The dipstick tube also needed to come out to finish getting the paint off the block and I'll probably replace it while I'm at it. It's a standard 5/16" internal diameter Ford dipstick tube, just presumably at a different length. The tube is really seized in there so I'll have to come up with a way to get it out; in theory it should just be a press fit into the block, but no amount of yanking on my spare engine could dislodge the tube and only managed to crush and mangle the tube. More modern designs integrate an o-ring and hold the tube in it's port with a bracket, but on the Taunus it's just rammed right into the block, and made of a thicker metal than most I've seen. This may be another custom replacement, maybe drill out the hole and thread it?

Monday, June 4, 2018

Transaxle Refresh - Ring Gear

So progress is (as always with this project) slow. Currently I have a grand total 2 trans-axles, and had 0 freewheeling hubs, and therefore 0 functional transmissions. I got a new/used freewheeling hub but need to get the tools made.

## Supplied material
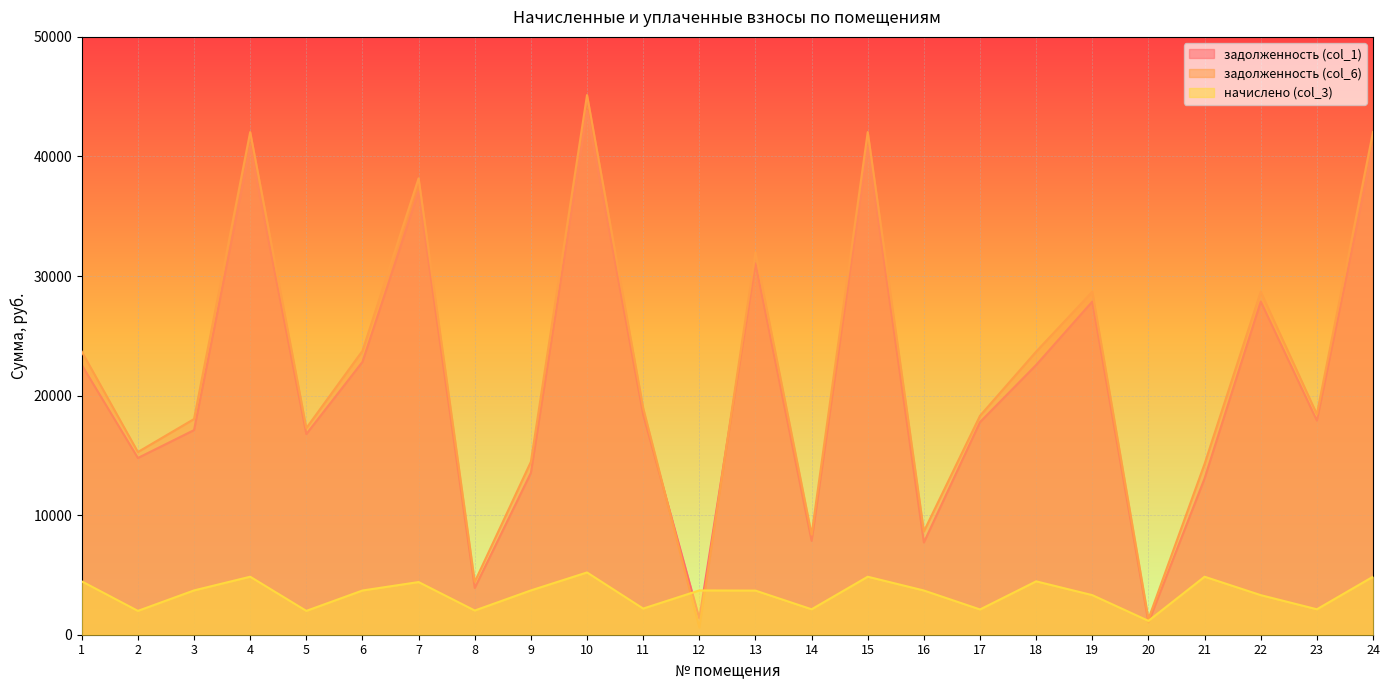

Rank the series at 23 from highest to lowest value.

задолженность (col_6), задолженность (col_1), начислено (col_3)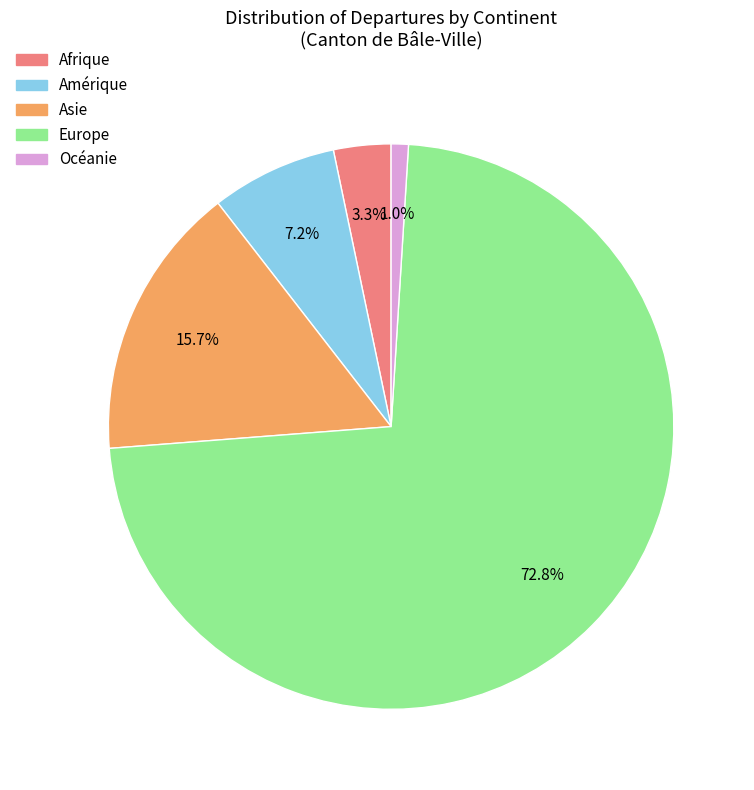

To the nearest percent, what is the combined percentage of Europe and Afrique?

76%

## Task set
1. In the car repair notes, what internal diameter does the standard Ford dipstick tube have?
2. Retype the stretch of the car repair notes from "Monday, June 4, 2018" through "the tools made.".

## Outputs for the tasks
1. 5/16"

2.
Monday, June 4, 2018

Transaxle Refresh - Ring Gear

So progress is (as always with this project) slow. Currently I have a grand total 2 trans-axles, and had 0 freewheeling hubs, and therefore 0 functional transmissions. I got a new/used freewheeling hub but need to get the tools made.